For a fleeting moment, this post takes pride of place at the top of my blog. It's the one post everyone reads (or at least looks at the first bit of and then decides not to read any further). It has some kind of importance and relevance, just for today. It might even get some comments. Tomorrow this post will be a bit further down, probably just off the bottom of the screen. Most people will already have read it and so won't bother to look at it again. People who've not logged in it today might find it tomorrow, but others will just read the new top post, unwilling to scroll down any further, and so will miss this one altogether. By next week this post will be so far down the page that most regular readers will have forgotten all about it and new visitors probably aren't going to find it at all. Within a couple of weeks this post will exist only in the archives, where it will be found and read only by those deliberately clicking on my September 2003 link. And there in the archives it will live, part of the history of diamond geezer, just one tiny gem in a forgotten hoard. Such is the lifecycle of a blogpost. And that's a pity.
Blogs are the curse of the search engine. You know this when you're a blogger because you get to see all the ludicrous search engine searches that bring people to your site. Yesterday I was the target for a Googler searching for "buying kitchen neasden", all because at some time in the last year those three words have appeared somewhere on this page at the same time. I've never written about kitchens in Neasden myself (if you come back looking again, it's IKEA you want mate), but I have written about buying things, about kitchens, and about Neasden. And therein lies the problem - us bloggers write about so many different things that our pages contain a seemingly random mix of words, all of which can be linked by an obscure search engine request. So, punters searching for something sensible all too often click through to blogs that include nothing on their chosen subject at all. And that's a pity.
But search engines are also the curse of the blog. Search engines often correctly direct people to a blog which has exactly what they're looking for, but then dump them uncermoniously at the top of the main page. It's bloody hard to find something in a blog when it's not right at the top. You arrive at a page knowing that the subject you're interested in is there somewhere, but then you discover that you have absolutely no idea exactly whereabouts it might be. Maybe a bit further down the page, if you can be bothered to look. Or maybe it's in the archives, in which case it's like looking for a needle in a haystack so you might as well give up now and go searching on someone else's page instead. Which is what happens all too often. And that's a pity.
Yesterday Google directed people to my blog who were looking for 'blue peter', 'former big brother house Bow' and 'cheapest 118', amongst other things. All three topics are dissected at length somewhere within diamond geezer, but I doubt that any of those visitors found the information they were looking for.
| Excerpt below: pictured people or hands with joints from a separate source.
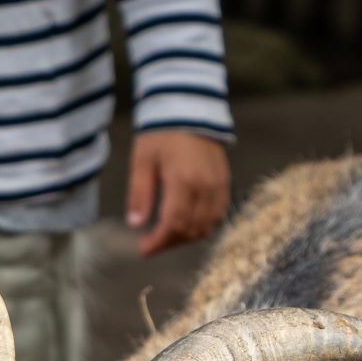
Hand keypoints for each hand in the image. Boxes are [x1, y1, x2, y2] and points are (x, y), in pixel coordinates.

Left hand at [126, 131, 230, 257]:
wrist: (189, 110)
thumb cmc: (161, 134)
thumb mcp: (142, 161)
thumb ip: (139, 194)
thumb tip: (136, 225)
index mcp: (183, 180)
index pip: (173, 224)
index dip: (158, 242)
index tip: (143, 250)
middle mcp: (205, 185)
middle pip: (190, 229)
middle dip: (169, 242)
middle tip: (150, 244)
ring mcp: (219, 185)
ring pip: (206, 226)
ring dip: (186, 237)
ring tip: (166, 235)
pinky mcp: (225, 182)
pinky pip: (218, 214)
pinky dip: (202, 226)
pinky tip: (185, 225)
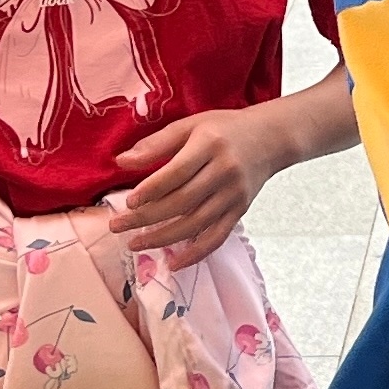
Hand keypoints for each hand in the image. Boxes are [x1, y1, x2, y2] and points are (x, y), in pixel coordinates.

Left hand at [114, 107, 290, 266]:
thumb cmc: (224, 129)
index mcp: (210, 144)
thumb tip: (121, 162)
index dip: (152, 189)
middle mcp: (224, 171)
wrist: (270, 139)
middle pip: (183, 201)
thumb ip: (156, 143)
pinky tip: (173, 263)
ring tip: (135, 244)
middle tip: (118, 226)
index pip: (177, 172)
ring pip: (196, 223)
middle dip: (147, 218)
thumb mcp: (190, 125)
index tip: (129, 202)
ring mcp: (234, 194)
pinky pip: (217, 237)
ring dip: (163, 238)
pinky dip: (195, 254)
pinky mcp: (240, 211)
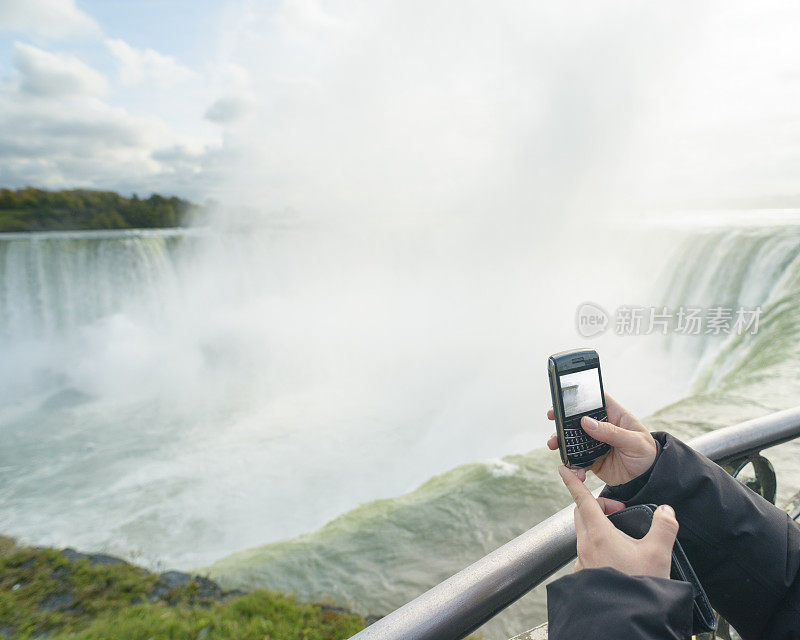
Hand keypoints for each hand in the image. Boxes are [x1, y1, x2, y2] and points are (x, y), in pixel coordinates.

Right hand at [547, 394, 656, 485]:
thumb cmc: (647, 454)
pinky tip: (573, 468)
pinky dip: (572, 463)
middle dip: (563, 419)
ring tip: (554, 445)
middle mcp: (603, 427)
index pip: (595, 400)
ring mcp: (595, 443)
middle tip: (552, 419)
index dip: (579, 397)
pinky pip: (577, 459)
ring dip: (562, 441)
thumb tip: (586, 422)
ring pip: (574, 438)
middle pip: (578, 418)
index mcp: (615, 415)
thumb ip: (612, 432)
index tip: (563, 399)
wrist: (647, 480)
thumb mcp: (634, 441)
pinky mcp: (592, 459)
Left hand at [559, 465, 677, 578]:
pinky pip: (586, 552)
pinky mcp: (584, 575)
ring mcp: (582, 561)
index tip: (563, 469)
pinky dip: (596, 545)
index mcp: (599, 534)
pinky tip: (614, 555)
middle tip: (619, 512)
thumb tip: (666, 511)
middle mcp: (585, 546)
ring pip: (583, 533)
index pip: (582, 501)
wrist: (626, 619)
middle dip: (597, 506)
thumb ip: (663, 527)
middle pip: (582, 514)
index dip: (572, 483)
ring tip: (620, 534)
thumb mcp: (658, 554)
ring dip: (597, 526)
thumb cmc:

I try to help, I really do. I keep a list down the right hand side of my page with links to all the most common searches, if anyone ever notices it. There's also a box where you can search the entire site, but only about five people use it every week. And then there's the rather splendid diamond geezer index, 2002 and 2003, a veritable linkfest of delights, but only if you realise it's worth clicking on. Which I doubt most visitors do. And that's a pity.
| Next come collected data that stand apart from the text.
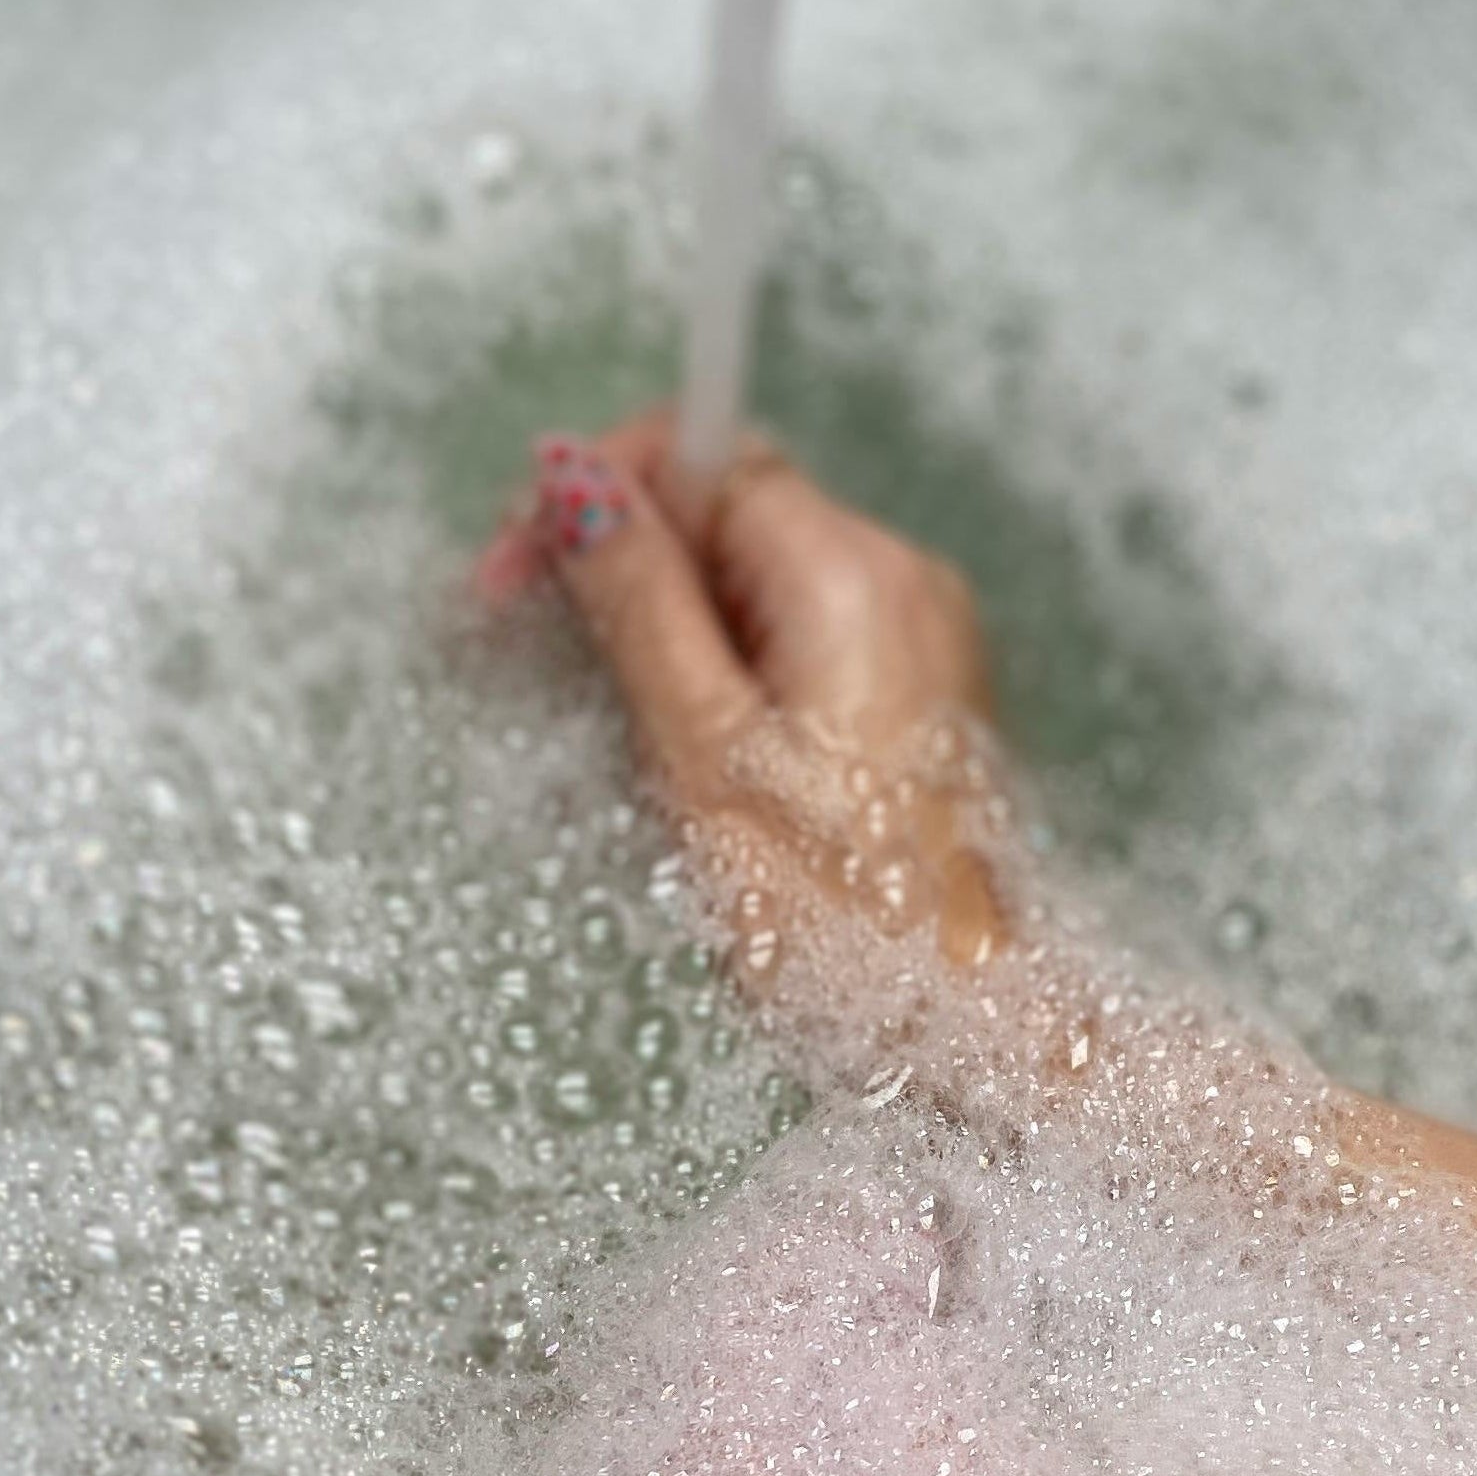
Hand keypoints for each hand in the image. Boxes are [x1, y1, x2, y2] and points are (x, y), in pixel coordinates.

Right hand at [480, 407, 1008, 973]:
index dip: (595, 495)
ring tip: (631, 735)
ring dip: (673, 629)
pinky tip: (700, 757)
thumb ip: (637, 604)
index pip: (702, 452)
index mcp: (847, 575)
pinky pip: (802, 638)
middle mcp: (901, 578)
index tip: (513, 573)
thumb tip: (575, 484)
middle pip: (730, 510)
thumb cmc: (834, 914)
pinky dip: (733, 672)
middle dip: (627, 566)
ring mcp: (921, 634)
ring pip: (759, 580)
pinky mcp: (920, 693)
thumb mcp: (700, 753)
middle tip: (541, 653)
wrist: (963, 1023)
So, what's really needed is for search engines like Google to learn how to link to the right part of a blog. Every blog post is numbered (this one's the very catchy 106256883652801194) so each post is individually linkable. Bloggers know how to link to exactly the right post on other people's blogs, and do, so why can't search engines? In addition, it is possible for me to search my own blog perfectly well from insideBlogger. Using Blogger's internal search engine I can easily find, for example, that I've written precisely elevenposts containing the phrase "search engine". Why isn't this sort of search possible on normal search engines? Especially given that Google actually owns Blogger anyway. It should be a doddle for them to direct your enquiries to exactly the right post on exactly the right archive page. But, currently, it isn't. And then people might actually be able to find what they're looking for. But, currently, they don't. And that's a scandal.